> WORK TASK: Read through the lines below and copy the ones holding the string "Track".
-=-=-=-=-
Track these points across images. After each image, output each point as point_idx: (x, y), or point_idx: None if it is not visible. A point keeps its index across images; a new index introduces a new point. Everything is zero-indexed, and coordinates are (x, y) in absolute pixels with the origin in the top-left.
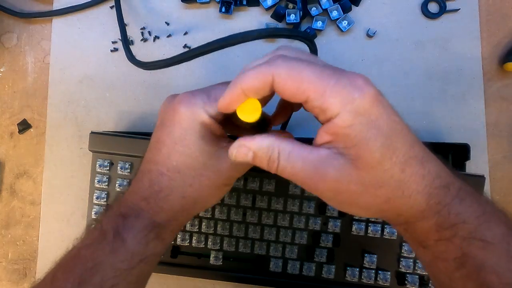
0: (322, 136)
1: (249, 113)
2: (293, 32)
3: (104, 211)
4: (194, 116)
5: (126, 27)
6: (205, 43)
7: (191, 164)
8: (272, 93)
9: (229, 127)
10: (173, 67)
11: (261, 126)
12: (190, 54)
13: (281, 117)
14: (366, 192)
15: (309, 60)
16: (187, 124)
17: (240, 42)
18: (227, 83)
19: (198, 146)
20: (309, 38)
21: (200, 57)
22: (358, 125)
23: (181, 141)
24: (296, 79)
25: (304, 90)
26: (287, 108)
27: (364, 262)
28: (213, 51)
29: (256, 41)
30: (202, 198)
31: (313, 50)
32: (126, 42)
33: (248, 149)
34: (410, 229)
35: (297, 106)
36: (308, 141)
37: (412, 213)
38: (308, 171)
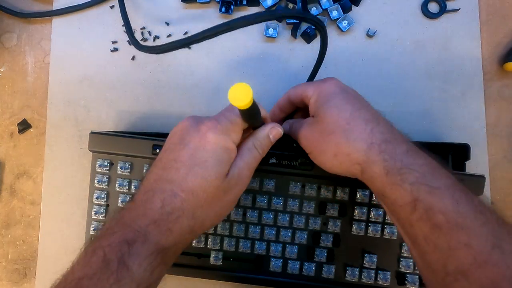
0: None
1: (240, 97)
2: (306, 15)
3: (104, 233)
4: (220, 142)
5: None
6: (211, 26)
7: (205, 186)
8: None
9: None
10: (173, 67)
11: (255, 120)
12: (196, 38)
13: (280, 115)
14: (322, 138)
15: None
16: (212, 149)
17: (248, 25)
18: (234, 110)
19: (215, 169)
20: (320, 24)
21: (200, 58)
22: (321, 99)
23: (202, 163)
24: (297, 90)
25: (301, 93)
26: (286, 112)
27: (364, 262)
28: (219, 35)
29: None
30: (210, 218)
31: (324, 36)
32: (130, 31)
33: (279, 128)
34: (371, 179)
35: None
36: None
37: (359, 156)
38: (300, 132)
-=-=-=-=-
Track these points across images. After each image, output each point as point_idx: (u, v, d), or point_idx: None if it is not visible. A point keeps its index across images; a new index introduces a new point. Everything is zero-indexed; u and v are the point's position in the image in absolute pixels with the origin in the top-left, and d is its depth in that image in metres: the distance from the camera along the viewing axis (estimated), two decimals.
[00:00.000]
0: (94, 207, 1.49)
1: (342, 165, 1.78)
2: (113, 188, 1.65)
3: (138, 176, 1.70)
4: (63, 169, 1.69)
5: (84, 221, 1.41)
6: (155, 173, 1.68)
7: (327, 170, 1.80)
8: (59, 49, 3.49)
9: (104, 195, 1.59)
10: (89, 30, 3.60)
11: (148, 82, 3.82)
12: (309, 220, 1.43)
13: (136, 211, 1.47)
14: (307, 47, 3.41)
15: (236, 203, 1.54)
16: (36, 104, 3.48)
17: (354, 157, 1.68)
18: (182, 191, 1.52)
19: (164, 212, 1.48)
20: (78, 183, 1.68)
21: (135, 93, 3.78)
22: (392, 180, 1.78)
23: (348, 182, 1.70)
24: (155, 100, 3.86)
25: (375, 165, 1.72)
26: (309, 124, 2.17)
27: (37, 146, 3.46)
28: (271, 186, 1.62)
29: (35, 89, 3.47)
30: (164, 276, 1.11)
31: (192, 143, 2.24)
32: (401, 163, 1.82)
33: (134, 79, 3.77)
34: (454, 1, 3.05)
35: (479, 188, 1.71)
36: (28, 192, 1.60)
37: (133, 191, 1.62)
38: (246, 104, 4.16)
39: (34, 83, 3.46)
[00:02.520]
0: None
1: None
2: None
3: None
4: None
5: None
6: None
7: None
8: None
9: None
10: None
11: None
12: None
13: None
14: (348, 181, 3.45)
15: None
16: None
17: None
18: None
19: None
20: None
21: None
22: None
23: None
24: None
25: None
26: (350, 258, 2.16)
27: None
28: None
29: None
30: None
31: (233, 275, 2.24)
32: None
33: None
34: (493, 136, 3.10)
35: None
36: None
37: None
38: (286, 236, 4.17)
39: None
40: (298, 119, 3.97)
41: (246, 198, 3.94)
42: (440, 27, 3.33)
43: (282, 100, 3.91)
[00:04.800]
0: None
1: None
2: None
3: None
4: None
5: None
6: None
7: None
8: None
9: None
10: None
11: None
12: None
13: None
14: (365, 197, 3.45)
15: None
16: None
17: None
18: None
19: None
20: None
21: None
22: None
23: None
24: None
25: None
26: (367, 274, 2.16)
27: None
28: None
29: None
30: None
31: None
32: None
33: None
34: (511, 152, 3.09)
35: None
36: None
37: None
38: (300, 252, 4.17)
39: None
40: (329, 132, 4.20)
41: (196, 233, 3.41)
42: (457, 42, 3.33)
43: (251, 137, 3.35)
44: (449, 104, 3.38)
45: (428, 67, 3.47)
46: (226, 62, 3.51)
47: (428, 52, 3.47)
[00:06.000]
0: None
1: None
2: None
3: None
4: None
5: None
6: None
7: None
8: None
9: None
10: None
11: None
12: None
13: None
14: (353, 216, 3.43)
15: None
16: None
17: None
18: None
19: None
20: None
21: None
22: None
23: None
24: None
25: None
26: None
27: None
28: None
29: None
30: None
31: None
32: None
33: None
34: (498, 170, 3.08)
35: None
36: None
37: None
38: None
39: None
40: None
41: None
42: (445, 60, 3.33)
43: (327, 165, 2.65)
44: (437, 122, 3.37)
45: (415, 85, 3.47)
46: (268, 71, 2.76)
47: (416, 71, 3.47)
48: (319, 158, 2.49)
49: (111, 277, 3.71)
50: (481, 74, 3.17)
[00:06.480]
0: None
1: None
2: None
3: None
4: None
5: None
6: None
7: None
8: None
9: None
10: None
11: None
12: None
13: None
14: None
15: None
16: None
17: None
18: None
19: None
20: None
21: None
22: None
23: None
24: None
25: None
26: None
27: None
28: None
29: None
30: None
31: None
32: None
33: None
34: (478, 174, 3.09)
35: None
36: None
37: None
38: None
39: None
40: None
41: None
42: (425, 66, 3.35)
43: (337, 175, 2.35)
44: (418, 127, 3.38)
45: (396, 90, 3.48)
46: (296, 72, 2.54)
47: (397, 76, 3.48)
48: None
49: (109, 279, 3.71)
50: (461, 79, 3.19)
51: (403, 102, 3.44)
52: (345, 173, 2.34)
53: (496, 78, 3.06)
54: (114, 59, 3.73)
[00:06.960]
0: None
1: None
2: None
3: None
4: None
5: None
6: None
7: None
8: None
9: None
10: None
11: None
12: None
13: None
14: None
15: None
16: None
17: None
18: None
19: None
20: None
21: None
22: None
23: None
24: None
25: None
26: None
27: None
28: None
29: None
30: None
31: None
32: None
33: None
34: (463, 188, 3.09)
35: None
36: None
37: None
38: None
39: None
-=-=-=-=-
> YOUR SOLUTION:
Track these points across images. After each image, output each point as point_idx: (x, y), or point_idx: None if it is not visible. A point keeps its index across images; a new index introduces a new point. Everything is zero-indexed, and coordinates are (x, y) in absolute pixels with the origin in the top-left.
Track these points across images. After each image, output each point as point_idx: (u, v, d), or point_idx: None if it is not visible. A point keeps its index across images; a new index introduces a new point. Everything is zero-indexed; u and v are the point's position in the image in absolute pixels with the origin in the top-left, and d is its depth in that image in metres: the distance from the camera along the viewing axis (estimated), two decimals.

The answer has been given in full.